Task instructions: Repeat the records in full, exactly.

Stored data:
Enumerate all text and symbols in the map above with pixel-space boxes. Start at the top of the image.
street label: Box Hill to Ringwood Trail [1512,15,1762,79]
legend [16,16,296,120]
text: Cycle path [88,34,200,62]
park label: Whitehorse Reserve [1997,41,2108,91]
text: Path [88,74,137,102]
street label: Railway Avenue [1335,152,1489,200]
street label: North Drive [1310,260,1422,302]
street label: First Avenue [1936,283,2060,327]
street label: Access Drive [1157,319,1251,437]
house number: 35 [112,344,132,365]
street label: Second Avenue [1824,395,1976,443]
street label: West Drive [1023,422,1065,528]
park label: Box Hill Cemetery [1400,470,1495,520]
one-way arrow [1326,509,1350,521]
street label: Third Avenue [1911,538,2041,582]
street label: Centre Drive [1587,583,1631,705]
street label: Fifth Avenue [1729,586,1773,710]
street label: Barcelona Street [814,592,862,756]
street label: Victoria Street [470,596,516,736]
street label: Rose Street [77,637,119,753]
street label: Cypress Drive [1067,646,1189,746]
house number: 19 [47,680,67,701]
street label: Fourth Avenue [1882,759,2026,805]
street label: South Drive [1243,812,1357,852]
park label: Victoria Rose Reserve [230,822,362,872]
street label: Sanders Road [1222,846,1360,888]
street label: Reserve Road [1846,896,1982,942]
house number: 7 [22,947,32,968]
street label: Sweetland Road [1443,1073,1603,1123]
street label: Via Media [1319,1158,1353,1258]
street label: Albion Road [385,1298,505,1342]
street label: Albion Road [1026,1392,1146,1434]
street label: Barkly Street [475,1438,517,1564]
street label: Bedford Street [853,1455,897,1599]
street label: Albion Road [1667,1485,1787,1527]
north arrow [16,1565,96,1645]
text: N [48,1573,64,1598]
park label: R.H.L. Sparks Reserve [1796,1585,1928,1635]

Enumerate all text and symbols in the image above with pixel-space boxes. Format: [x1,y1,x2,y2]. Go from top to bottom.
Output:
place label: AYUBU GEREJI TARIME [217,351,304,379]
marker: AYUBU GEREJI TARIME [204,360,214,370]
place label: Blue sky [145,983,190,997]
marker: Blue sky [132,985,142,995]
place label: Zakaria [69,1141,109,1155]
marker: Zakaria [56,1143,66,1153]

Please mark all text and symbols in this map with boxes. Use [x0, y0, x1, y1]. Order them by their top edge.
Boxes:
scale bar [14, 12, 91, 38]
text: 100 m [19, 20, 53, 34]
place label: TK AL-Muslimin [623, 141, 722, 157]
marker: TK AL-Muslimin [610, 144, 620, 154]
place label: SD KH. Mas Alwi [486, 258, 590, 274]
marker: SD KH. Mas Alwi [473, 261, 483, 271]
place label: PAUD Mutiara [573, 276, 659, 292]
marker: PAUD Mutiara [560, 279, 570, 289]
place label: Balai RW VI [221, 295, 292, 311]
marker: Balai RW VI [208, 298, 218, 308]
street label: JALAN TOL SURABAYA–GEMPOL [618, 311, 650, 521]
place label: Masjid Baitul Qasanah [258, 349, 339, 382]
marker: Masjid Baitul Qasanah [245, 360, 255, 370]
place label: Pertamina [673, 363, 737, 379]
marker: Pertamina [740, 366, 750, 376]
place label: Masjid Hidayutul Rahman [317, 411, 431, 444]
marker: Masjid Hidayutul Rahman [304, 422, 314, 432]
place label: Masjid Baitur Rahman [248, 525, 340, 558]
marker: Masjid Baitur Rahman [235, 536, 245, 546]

Answer to this task:
Enumerate all text and symbols in the map above with pixel-space boxes. Start at the top of the image.
street label: Box Hill to Ringwood Trail [1512,15,1762,79]
legend [16,16,296,120]
text: Cycle path [88,34,200,62]
park label: Whitehorse Reserve [1997,41,2108,91]
text: Path [88,74,137,102]
street label: Railway Avenue [1335,152,1489,200]
street label: North Drive [1310,260,1422,302]
street label: First Avenue [1936,283,2060,327]
street label: Access Drive [1157,319,1251,437]
house number: 35 [112,344,132,365]
street label: Second Avenue [1824,395,1976,443]
street label: West Drive [1023,422,1065,528]
park label: Box Hill Cemetery [1400,470,1495,520]
one-way arrow [1326,509,1350,521]
street label: Third Avenue [1911,538,2041,582]
street label: Centre Drive [1587,583,1631,705]
street label: Fifth Avenue [1729,586,1773,710]
street label: Barcelona Street [814,592,862,756]
street label: Victoria Street [470,596,516,736]
street label: Rose Street [77,637,119,753]
street label: Cypress Drive [1067,646,1189,746]
house number: 19 [47,680,67,701]
street label: Fourth Avenue [1882,759,2026,805]
street label: South Drive [1243,812,1357,852]
park label: Victoria Rose Reserve [230,822,362,872]
street label: Sanders Road [1222,846,1360,888]
street label: Reserve Road [1846,896,1982,942]
house number: 7 [22,947,32,968]
street label: Sweetland Road [1443,1073,1603,1123]
street label: Via Media [1319,1158,1353,1258]
street label: Albion Road [385,1298,505,1342]
street label: Albion Road [1026,1392,1146,1434]
street label: Barkly Street [475,1438,517,1564]
street label: Bedford Street [853,1455,897,1599]
street label: Albion Road [1667,1485,1787,1527]
north arrow [16,1565,96,1645]
text: N [48,1573,64,1598]
park label: R.H.L. Sparks Reserve [1796,1585,1928,1635]

Enumerate all text and symbols in the image above with pixel-space boxes. Format: [x1,y1,x2,y2]. Go from top to bottom.
Output:
place label: AYUBU GEREJI TARIME [217,351,304,379]
marker: AYUBU GEREJI TARIME [204,360,214,370]
place label: Blue sky [145,983,190,997]
marker: Blue sky [132,985,142,995]
place label: Zakaria [69,1141,109,1155]
marker: Zakaria [56,1143,66,1153]

Please mark all text and symbols in this map with boxes. Use [x0, y0, x1, y1]. Order them by their top edge.
Boxes:
scale bar [14, 12, 91, 38]
text: 100 m [19, 20, 53, 34]
place label: TK AL-Muslimin [623, 141, 722, 157]
marker: TK AL-Muslimin [610, 144, 620, 154]
place label: SD KH. Mas Alwi [486, 258, 590, 274]
marker: SD KH. Mas Alwi [473, 261, 483, 271]
place label: PAUD Mutiara [573, 276, 659, 292]
marker: PAUD Mutiara [560, 279, 570, 289]
place label: Balai RW VI [221, 295, 292, 311]
marker: Balai RW VI [208, 298, 218, 308]
street label: JALAN TOL SURABAYA–GEMPOL [618, 311, 650, 521]
place label: Masjid Baitul Qasanah [258, 349, 339, 382]
marker: Masjid Baitul Qasanah [245, 360, 255, 370]
place label: Pertamina [673, 363, 737, 379]
marker: Pertamina [740, 366, 750, 376]
place label: Masjid Hidayutul Rahman [317, 411, 431, 444]
marker: Masjid Hidayutul Rahman [304, 422, 314, 432]
place label: Masjid Baitur Rahman [248, 525, 340, 558]
marker: Masjid Baitur Rahman [235, 536, 245, 546]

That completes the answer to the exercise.